[Relationship between immunological characteristics and prognosis in children with acute myeloid leukemia]
- PMID: 19374802
[Relationship between immunological characteristics and prognosis in children with acute myeloid leukemia]
Abstract
Objective: The prognostic significance of immunophenotyping in acute myeloid leukemia (AML) has been controversial. This study investigated the relationship of immunophenotypes with French-American-British (FAB) subtypes and chromosomal abnormalities and assessed the prognostic value of immunophenotyping in children with AML.
Methods: From January 1998 to May 2003, 75 children with newly diagnosed AML were enrolled on protocol AML-XH-99. Immunophenotypes were measured with the flow cytometry.

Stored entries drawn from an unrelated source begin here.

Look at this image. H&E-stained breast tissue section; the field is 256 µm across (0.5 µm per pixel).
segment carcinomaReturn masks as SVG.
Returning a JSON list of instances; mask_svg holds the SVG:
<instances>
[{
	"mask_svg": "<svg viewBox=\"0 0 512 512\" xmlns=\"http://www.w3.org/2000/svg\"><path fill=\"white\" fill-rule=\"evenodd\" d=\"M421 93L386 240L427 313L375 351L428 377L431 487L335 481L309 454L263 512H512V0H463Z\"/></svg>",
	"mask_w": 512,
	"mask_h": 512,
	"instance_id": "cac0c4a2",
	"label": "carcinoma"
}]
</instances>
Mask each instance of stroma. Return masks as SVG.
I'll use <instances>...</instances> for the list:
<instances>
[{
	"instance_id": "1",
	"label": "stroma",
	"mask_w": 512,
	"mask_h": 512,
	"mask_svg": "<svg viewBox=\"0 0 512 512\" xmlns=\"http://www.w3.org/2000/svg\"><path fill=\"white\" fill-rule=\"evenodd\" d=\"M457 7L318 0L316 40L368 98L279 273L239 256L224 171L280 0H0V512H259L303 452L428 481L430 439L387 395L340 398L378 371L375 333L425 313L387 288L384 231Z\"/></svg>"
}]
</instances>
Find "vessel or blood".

According to the McAbs used, the patients were classified into five groups: panmyeloid antigens (CD13, CD33, and MPO), myeloid-lineage associated antigens (CD14, CD15), lineage-specific antigens (CD41, GlyA), progenitor-associated antigens (CD34, HLA-DR) and lymphoid-associated antigens (CD19, CD7). The probability of event-free survival (EFS) was estimated by Kaplan-Meier analysis. The distributions of EFS were compared using the log-rank test. Chi-square analysis or Fisher exact test was used to compare the differences in the distribution of biologic presenting features. A Cox proportional hazards model was used to identify independent prognostic factors.

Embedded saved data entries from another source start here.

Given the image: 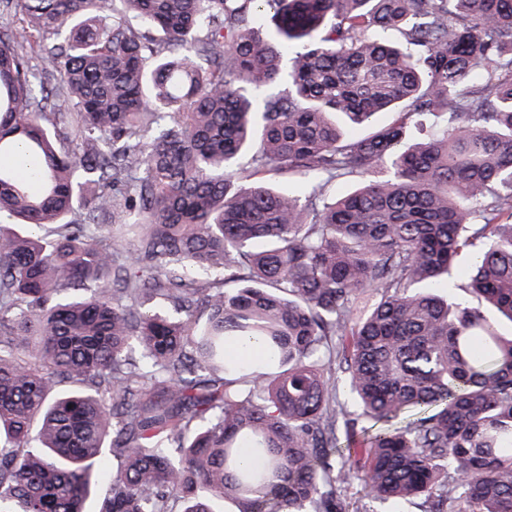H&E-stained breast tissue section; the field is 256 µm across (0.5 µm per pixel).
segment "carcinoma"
Returning a JSON list of instances; mask_svg holds the SVG:
<instances>
[{
  "label": "carcinoma",
  "instance_id": "carcinoma-1",
  "mask_svg": "<svg viewBox=\"0 0 512 512\" xmlns=\"http://www.w3.org/2000/svg\"><path fill=\"white\" fill-rule=\"evenodd\" d=\"M1 14L0 512H512V0Z\"/></svg>",
  "mask_w": 512,
  "mask_h": 512
}]
</instances>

Results: At least one of panmyeloid antigens CD13, CD33 and MPO was expressed in 72 patents (97.3%). Two or more panmyeloid antigens were expressed in 45 patients (60.8%). The proportion of children with AML expressing one or more of the lymphoid-associated antigens was 24.3%. Lymphoid-associated antigen CD19 was expressed by blast cells in most of FAB M2 patients. The patients with acute promyelocytic leukemia were characterized by the absence of HLA-DR and lymphoid-associated antigens CD19 and CD7. Monovariate analysis showed immunophenotypes were not related to the complete remission rate after the first induction course and the 5-year-EFS. Multivariate analysis suggested immunophenotyping had no independent prognostic value in AML.
Conclusions: Immunophenotyping can not be used independently in the evaluation of risk classification in children with AML. However, it is useful in the reorganization of special types of AML.